Su dulzor, su escaso grado de acidez y la suavidad de su pulpa, hacen de este cítrico una de las frutas más populares. Además resultan tan fáciles de pelar y de comer que se han convertido en una de las frutas predilectas de los niños.

Como sus parientes cítricos, la naranja, el pomelo y el limón, su pulpa está formada por numerosas vesículas llenas de jugo rico en vitamina C, flavonoides, betacaroteno y aceites esenciales.

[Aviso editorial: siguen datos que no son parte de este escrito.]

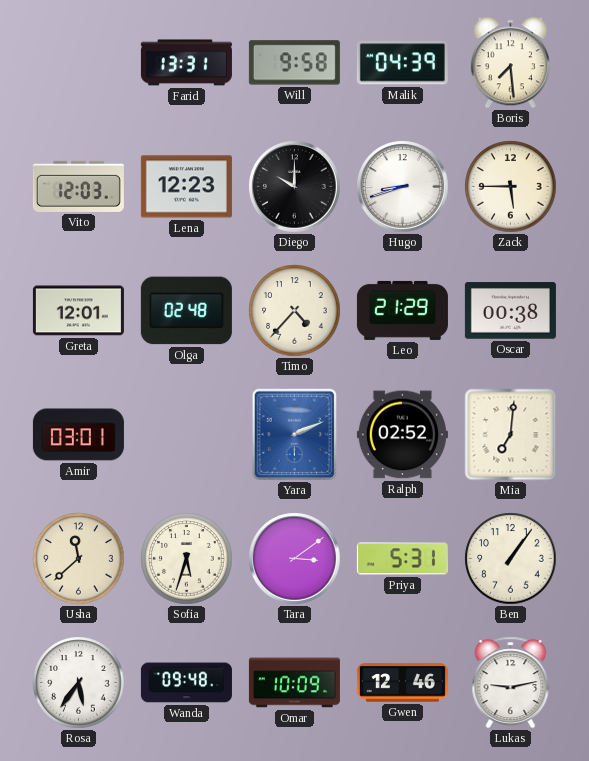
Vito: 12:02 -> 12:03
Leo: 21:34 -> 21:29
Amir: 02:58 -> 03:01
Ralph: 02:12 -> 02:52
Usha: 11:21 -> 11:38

Aunque no es tan rica en vitamina C como la naranja, su aporte no deja de ser considerable y se acompaña de una mayor presencia de betacaroteno o provitamina A que en la naranja.

Un par de mandarinas cubren aproximadamente la mitad de las necesidades diarias de vitamina C y el 10% del betacaroteno o provitamina A.

Destaca su riqueza en ácido fólico: 100 g aportan el 40% del que se precisa al día. Los folatos intervienen en la producción de glóbulos rojos y blancos, la síntesis de material genético y la formación de anticuerpos. También contiene pequeñas dosis de B1, B2 y B6.

El mineral que más abunda en la mandarina es el potasio, necesario para la generación y transmisión de los impulsos nerviosos, la actividad muscular y el equilibrio hídrico de las células. También aporta calcio y magnesio y, en menor cantidad, hierro y cinc y fósforo.

La fibra de la mandarina –sobre todo pectina– ayuda a prevenir el estreñimiento, las enfermedades cardiovasculares y el cáncer de colon.

En la cocina, la podemos usar para preparar budines o muffins y también para preparar mermeladas.